Direttiva Copyright: il Parlamento Europeo sceglie per ancora più confusione

26 marzo 2019

Il Parlamento ha votato la nuova direttiva sul #copyright, con una maggioranza molto stretta.
Anche oggi – come a luglio e a settembre – e come vi avevo anticipato questa mattina, ho votato CONTRO questa direttiva, in dissenso dal mio gruppo parlamentare.
Le formulazioni degli articoli 11 e 13 nelle prime versioni – anziché cercare un buon compromesso fra le legittime tutele del diritto d’autore e il libero accesso alla conoscenza – segnavano un approccio punitivo e quasi censore, mettendo a rischio la libertà di internet.
In seguito alla riapertura dei negoziati è stato trovato un nuovo accordo che è stato votato nelle scorse settimane dalla commissione JURI e oggi dalla Plenaria.
La mia posizione NON È CAMBIATA.
Le migliorie apportate agli articoli 11, ma soprattutto all’articolo 13 (ora articolo 17 del nuovo testo) non sono affatto sufficienti!
Se il nuovo articolo 11 esclude dal suo scopo gli snippet compiendo un importante passo avanti, le modifiche all’articolo 17 introducono solamente un’eccezione per le PMI con meno di 3 anni di attività, con introiti inferiori ai 10 milioni di euro e un bacino di utenza sotto i 5 milioni al mese. Non vengono esonerate le piccole piattaforme e i piccoli siti web dal dotarsi di tecnologie di riconoscimento dei contenuti, che sono estremamente costose e non infallibili. Con tali misure si rischia che, a parte poche grandi aziende, le piattaforme minori, i blog, i piccoli editori non siano in grado di far fronte a questa novità e possano essere costretti a chiudere. Questi algoritmi, ancora imperfetti, potrebbero bloccare anche contenuti legittimi, limitando la libertà di espressione.

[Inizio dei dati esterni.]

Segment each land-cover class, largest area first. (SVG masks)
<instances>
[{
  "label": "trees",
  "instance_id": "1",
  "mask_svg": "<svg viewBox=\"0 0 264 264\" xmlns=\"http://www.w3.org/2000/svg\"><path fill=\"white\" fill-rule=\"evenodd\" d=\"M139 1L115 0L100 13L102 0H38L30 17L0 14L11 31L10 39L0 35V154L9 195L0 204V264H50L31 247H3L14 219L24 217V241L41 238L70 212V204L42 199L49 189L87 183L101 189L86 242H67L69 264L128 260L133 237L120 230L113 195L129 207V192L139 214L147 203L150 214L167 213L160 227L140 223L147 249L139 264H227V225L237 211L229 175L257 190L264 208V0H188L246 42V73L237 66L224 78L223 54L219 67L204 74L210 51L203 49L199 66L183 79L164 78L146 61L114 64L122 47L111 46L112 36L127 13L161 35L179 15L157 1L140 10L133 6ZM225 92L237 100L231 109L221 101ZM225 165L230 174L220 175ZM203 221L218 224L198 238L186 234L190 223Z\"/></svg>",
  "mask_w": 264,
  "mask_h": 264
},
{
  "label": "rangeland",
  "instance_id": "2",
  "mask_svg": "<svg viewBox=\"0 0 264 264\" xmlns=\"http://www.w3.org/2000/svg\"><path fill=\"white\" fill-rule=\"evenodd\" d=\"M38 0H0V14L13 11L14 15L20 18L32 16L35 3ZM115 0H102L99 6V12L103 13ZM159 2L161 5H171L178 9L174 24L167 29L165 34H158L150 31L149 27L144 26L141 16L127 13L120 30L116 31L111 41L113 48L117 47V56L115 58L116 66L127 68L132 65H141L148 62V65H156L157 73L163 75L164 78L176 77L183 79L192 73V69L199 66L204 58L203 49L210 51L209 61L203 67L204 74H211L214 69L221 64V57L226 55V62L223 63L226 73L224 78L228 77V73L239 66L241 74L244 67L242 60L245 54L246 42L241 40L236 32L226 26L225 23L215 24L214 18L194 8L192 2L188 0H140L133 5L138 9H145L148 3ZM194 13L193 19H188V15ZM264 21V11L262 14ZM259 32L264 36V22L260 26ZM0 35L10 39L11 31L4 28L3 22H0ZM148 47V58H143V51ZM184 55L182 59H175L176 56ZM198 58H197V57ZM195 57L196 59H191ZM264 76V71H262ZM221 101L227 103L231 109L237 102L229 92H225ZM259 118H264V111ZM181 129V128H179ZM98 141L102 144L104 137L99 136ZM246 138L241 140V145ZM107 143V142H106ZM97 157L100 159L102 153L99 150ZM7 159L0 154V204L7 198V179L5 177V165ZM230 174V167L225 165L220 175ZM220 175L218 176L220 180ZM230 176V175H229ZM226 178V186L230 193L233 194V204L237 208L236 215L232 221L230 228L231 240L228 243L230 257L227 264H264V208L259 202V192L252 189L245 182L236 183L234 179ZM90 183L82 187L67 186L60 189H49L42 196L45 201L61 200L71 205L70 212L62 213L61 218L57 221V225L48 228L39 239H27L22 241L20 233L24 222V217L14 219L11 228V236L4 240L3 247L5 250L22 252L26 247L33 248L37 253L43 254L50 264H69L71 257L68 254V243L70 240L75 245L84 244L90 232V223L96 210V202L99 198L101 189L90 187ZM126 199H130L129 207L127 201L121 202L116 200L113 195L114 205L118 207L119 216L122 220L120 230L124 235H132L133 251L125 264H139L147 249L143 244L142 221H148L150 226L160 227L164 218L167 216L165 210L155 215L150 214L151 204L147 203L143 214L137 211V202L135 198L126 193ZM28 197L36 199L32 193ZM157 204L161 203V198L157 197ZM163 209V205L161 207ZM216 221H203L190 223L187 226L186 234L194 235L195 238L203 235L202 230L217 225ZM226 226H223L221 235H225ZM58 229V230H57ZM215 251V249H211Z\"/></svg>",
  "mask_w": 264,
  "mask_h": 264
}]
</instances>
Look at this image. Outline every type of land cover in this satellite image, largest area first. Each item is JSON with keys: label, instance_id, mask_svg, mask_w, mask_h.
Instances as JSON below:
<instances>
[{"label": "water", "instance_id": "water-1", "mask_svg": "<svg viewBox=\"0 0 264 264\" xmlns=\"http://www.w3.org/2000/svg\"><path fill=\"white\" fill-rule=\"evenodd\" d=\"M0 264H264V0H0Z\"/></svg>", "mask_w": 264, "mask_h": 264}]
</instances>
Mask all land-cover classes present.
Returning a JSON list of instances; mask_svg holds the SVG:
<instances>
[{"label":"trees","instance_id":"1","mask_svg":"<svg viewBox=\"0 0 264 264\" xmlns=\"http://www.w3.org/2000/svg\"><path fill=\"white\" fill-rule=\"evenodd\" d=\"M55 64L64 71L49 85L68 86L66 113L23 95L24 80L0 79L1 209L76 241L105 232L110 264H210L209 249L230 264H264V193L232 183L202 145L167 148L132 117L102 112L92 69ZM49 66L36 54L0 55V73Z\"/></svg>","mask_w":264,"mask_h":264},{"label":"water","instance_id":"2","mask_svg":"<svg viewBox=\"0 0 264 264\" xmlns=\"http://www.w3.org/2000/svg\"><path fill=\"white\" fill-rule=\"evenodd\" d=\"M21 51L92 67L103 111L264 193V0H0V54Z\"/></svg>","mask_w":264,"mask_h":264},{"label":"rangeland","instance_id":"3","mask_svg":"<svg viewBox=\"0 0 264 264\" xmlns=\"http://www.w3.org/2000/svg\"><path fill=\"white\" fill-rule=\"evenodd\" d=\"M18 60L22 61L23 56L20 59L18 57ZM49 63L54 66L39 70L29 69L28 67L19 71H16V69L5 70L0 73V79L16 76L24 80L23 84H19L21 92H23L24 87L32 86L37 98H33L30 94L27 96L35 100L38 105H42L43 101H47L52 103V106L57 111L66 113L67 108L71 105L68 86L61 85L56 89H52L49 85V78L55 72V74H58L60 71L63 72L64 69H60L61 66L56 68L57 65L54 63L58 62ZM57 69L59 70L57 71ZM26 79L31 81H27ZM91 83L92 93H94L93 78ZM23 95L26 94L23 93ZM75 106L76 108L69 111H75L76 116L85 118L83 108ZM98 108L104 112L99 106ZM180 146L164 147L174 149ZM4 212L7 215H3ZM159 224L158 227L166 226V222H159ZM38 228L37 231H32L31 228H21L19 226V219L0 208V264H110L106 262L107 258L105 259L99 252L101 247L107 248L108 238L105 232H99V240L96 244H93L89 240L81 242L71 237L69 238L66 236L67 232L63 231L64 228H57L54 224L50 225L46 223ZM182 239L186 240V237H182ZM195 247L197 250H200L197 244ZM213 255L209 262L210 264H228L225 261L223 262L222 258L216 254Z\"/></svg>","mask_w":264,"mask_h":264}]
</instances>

Il diritto d’autore va difeso e tutelato, ma attraverso modalità moderne e adatte alla realtà digitale.
Presto la Commissione europea si renderà conto di quanto il testo sia, poi, nei fatti, inapplicabile.
Questo, infatti lascia ai singoli Stati il compito di definire come applicare le norme e, dunque, avremo verosimilmente 27 approcci diversi in base al posizionamento politico dei Governi. Rimane aperta anche la questione delle licenze: da chi bisogna comprarle? come si procederà? come saranno concesse?
Il Parlamento europeo oggi ha scelto di sostenere una proposta che, seppur con intenti corretti, crea una situazione di confusione. Ne vedremo gli effetti nei prossimi mesi, purtroppo.